A la saga de un centauro correremos...

me dijiste, empinando mi cuello sobre el muro

de espejos de la alcoba

el mundo pareció descalabrarse en estallidos,

caían rastros de tormentas en el lino blanco de la cama

fuego, mucho fuego de antorchas

destruyendo la calma de nuestro paraíso.

 

Y el paraíso se transformó en un mar embravecido.

Cada ola era una ráfaga de pétalos de suave terciopelo,

donde una mano atrapaba los suspiros.

Hoy somos un puñado de loicas que cantan lejos

y los nidos están desparramados como fuentes sin agua.

 

Me dijiste haz silencio mientras besamos la piel

mientras   vemos el sol apagarse tras los muros.

Las montañas se abren en bramidos rotundos y voraces.

La nieve cae entre las sábanas que lloran el néctar

de tus besos   y mis besos que perdimos en la noche.

 

¡Mira el centauro que nos quiere tentar con sus rugidos!

 

LLUVIA EN LA TARDE

           

            Es necesario estar allí, en el silencio del atardecer. Las aves rumorosas que chillan sus chismes con el plumaje abierto al rocío, el sol gime con el color azul-índigo que roba al poniente y la compañera soledad, se acicala para cubrirme con su misterio. Me molestan los insectos que ronronean en mis oídos y me pican histéricos la piel, hasta hacerme brotar enormes bultitos rojos que rasguño hasta sangrar. Mi barca, se sacude suavemente en las ondas bermejas, azules y violetas del lago. Un fuego insolente se desplaza ágil en el horizonte, convirtiendo el verde en un matorral ígneo. Leo en la carta mil veces desplegada y cuya tinta se desdibuja en el papel. Una y otra vez, leo.

            Recuerdo el día que te fuiste. Tu alejarte fue un hecho disparatado, ilógico. Pero cierto. Egoísta pero feraz, ya que me hizo crecer este delirio que bailotea en mi estómago. Te extraño. Y temo pensar en un amor imposible entre el tiempo y la última despedida en que quisiste besarme y yo huí, como una pequeña gacela asustada frente al cazador astuto. Me parece aun sentir tus labios tibios sobre mis labios. Y una mano que pretendía asirme. Escapé a tiempo, no se si pudiera resistirme después de tanta soledad. Eres un sueño. Inalcanzable, como esas nubes que van cubriendo el cielo. Lágrimas finas que se dejan caer sobre mis senos olvidados. Sobre mi brazo inerte con el papel mojado por la tenue lluvia en esta tarde en que te digo adiós, definitivamente. Adiós.

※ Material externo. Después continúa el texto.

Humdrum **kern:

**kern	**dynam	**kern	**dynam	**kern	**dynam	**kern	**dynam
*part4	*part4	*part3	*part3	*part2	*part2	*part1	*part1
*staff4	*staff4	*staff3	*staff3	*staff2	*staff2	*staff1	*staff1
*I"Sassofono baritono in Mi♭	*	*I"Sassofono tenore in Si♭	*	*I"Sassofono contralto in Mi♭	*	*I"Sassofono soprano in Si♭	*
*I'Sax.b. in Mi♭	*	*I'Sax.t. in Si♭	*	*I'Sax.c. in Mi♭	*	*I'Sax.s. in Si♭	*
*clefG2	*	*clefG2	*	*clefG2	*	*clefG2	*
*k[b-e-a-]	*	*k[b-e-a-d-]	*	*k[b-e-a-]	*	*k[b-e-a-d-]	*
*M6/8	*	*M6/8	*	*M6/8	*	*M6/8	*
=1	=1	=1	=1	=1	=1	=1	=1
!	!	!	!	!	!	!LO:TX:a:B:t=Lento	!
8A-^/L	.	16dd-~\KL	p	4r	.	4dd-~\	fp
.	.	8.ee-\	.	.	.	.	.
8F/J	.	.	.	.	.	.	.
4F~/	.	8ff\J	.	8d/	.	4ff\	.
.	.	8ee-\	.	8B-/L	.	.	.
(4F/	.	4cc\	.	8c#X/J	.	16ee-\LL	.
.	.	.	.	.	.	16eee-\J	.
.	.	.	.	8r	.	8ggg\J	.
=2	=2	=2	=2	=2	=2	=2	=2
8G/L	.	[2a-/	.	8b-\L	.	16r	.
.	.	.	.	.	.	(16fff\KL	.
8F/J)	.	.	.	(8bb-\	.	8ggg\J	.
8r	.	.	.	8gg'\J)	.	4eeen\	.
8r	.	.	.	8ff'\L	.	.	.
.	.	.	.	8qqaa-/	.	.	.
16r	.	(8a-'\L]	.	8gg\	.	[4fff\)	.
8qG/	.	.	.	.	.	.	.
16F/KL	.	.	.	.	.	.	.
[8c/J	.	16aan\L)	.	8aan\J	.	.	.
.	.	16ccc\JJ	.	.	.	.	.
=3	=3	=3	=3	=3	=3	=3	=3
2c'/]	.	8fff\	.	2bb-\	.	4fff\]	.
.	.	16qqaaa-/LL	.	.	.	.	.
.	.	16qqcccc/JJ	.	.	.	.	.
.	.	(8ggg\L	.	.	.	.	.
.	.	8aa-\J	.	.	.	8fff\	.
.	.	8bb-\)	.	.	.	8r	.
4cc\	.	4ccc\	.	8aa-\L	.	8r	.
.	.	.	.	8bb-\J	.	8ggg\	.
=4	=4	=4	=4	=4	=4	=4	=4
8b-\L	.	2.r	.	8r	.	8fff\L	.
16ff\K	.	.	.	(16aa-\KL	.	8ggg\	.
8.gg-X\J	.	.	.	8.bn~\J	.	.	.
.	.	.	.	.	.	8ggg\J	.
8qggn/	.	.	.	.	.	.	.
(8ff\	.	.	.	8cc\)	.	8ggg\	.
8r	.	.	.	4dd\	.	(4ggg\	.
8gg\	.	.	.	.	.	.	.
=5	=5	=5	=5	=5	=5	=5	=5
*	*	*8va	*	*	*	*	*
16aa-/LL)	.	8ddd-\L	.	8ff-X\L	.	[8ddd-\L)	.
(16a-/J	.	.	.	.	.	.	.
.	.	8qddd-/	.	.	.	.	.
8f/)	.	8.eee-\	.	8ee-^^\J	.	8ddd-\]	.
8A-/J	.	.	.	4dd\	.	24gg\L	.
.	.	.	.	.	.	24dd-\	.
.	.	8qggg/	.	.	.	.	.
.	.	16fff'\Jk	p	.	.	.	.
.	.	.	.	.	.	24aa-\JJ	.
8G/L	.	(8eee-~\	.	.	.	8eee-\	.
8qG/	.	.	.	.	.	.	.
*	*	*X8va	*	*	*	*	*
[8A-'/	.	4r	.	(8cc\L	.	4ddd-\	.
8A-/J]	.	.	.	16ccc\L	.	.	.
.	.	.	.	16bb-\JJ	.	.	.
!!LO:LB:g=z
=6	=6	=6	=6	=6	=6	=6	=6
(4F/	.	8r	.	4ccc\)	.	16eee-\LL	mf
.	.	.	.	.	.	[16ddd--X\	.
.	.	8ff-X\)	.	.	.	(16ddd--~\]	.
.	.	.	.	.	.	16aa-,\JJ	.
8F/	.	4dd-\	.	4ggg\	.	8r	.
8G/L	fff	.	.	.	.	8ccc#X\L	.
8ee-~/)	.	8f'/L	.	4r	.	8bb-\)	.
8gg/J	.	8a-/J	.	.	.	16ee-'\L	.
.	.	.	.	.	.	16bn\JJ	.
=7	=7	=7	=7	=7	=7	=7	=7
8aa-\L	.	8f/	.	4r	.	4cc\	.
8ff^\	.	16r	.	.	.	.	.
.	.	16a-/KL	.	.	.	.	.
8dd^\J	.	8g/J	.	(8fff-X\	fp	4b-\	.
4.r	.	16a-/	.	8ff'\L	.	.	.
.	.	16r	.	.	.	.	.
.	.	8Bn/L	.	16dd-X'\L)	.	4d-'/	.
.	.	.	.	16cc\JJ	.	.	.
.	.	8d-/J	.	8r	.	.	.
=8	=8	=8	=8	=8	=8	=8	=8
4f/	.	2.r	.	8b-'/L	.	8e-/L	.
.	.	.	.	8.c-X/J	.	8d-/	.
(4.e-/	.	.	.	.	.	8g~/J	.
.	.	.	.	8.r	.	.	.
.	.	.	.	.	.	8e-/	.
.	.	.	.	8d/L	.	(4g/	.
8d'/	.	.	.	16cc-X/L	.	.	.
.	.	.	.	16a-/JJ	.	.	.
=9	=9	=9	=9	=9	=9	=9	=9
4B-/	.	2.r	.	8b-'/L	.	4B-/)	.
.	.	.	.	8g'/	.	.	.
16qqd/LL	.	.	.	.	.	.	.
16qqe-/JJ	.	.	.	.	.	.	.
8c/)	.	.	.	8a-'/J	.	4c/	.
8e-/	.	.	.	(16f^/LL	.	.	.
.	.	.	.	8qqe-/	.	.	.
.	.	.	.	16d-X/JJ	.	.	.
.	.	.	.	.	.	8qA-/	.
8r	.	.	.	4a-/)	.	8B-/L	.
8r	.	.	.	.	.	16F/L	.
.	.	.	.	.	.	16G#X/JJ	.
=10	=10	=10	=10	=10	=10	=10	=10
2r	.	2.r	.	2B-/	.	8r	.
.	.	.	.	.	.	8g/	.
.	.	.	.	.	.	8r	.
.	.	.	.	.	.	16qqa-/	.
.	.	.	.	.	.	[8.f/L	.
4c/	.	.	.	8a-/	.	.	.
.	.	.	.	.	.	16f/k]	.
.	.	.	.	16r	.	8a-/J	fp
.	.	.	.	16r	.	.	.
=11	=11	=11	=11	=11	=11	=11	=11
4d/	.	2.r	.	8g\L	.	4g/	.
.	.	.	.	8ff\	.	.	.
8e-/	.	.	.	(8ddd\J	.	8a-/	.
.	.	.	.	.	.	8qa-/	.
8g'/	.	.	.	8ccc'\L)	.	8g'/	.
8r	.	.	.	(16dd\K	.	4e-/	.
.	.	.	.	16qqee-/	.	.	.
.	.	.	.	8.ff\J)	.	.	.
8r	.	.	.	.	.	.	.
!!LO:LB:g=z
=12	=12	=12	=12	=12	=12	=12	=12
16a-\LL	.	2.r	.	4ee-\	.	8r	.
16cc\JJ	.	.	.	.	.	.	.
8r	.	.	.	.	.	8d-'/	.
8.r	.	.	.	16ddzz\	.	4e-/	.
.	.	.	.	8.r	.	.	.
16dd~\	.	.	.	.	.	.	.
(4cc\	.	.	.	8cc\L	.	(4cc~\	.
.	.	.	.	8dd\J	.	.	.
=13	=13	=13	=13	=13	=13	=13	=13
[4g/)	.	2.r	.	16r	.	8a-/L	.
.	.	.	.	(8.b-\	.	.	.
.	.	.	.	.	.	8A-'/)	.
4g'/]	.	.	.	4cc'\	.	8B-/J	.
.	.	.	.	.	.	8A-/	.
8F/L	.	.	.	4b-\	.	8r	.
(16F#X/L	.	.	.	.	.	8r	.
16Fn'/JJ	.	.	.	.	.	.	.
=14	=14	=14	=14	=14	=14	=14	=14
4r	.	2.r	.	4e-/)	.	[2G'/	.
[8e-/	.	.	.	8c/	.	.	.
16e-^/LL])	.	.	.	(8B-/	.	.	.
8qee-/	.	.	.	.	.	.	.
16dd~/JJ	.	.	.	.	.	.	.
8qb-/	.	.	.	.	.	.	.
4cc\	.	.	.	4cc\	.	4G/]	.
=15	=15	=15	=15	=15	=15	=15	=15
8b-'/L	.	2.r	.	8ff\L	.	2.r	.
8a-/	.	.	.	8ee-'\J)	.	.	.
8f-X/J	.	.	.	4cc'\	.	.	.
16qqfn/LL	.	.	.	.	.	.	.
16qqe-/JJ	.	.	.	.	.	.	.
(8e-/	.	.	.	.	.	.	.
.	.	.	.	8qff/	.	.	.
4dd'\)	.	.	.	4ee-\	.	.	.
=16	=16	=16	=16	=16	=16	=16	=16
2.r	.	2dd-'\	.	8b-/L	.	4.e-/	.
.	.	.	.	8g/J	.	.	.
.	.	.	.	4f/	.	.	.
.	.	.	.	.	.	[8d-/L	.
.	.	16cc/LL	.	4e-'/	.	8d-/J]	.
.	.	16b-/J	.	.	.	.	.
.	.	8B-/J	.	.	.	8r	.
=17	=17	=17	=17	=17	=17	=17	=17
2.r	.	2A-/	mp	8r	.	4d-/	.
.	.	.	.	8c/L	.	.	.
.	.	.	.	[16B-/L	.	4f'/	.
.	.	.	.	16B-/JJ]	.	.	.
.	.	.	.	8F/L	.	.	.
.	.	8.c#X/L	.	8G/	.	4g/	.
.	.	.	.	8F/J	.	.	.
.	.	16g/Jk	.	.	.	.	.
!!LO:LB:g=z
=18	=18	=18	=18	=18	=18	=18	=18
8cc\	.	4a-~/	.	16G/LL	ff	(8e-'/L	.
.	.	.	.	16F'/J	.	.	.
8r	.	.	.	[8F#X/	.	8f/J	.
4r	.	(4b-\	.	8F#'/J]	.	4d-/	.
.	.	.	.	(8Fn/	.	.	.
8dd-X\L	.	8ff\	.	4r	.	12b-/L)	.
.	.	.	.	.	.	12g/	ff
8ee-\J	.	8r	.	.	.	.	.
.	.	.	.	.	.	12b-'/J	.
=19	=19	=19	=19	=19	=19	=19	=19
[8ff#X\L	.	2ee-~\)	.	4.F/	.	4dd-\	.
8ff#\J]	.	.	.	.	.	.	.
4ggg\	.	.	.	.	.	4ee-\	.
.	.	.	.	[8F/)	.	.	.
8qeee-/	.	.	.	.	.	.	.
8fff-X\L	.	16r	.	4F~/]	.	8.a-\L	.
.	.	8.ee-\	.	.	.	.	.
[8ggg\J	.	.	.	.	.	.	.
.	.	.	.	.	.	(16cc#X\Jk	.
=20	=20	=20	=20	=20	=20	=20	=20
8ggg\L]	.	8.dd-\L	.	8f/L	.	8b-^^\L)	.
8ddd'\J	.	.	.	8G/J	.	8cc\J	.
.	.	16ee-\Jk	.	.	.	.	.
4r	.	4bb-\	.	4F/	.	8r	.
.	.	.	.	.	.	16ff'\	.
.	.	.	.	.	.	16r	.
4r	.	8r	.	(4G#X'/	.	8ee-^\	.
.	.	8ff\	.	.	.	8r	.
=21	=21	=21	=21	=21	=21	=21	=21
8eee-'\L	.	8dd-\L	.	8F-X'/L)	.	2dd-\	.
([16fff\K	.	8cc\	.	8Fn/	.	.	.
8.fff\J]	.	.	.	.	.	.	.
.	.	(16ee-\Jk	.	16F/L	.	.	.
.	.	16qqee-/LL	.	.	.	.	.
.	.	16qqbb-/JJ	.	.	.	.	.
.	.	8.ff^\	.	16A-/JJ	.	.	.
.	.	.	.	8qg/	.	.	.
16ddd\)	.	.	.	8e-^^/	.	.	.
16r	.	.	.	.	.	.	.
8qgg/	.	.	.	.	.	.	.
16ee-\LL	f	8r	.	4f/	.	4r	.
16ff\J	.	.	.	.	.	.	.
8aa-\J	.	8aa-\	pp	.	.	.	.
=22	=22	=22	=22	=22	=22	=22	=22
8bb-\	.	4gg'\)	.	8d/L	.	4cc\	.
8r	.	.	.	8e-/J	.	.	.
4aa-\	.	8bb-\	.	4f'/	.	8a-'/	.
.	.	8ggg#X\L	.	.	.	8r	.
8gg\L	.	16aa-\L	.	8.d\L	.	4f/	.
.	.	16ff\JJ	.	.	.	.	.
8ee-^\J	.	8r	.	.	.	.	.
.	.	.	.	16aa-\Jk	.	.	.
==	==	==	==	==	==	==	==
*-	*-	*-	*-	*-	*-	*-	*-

            Despedirse de un amigo intangible es como correr hacia el olvido. Tu muerte prematura se despliega frente a mi y soy una pequeña presa asustada por el miedo a no saber si alguien,  un ser especial como tú, me ama como decías amarme. Yo sabía que no era cierto, pero en mi profundo e íntimo dolor, soñé, algunas veces, que eras el amante perdido. ¿Quién me mirará desde los confines con la mirada sedienta? Cada noche más solitaria y confusa. Y en este tiempo de vendimia, cuando ya caen las hojas enrojecidas de la viña, caminaré descalza por la tierra buscando un grano vital, ese que se transforme en jugo posible de vino nuevo. El vino que bebiéramos en aquel mar arrogante junto al cielo. Ahora llueve. Es el atardecer y llueve. Navegaré hacia la otra orilla. Donde habré dejado olvidado mi inquietud, y ruego, que vueles con los pájaros hacia el infinito. No me esperes, nunca iré a tu encuentro. Ya no soy esa niña que otrora cedió su mano para tocar tu piel y tu sonrisa. Llueve en la tarde y es el olvido inevitable para seguir viviendo. Otoño, qué tiempo para partir sin destino conocido. Oro y cobre. Ese el tiempo en que te has ido. Cuidaré tu nombre, lo ataré con cordeles a los álamos

inertes. Será un estandarte al viento, cabalgando las cimas de las montañas, capitaneando las cabalgaduras en la estepa sombría, así será tu nombre. Un pañuelo agitado al sol. Un adiós sin quebranto. Un beso sin destino. Aire. Y tu cuerpo, efímero compañero; encarnadura de estirpe sometida, estará ahuecada en la ladera de la tierra. Será vid y tan pronto revivirá en vino nuevo. Otro otoño distante en el recuerdo.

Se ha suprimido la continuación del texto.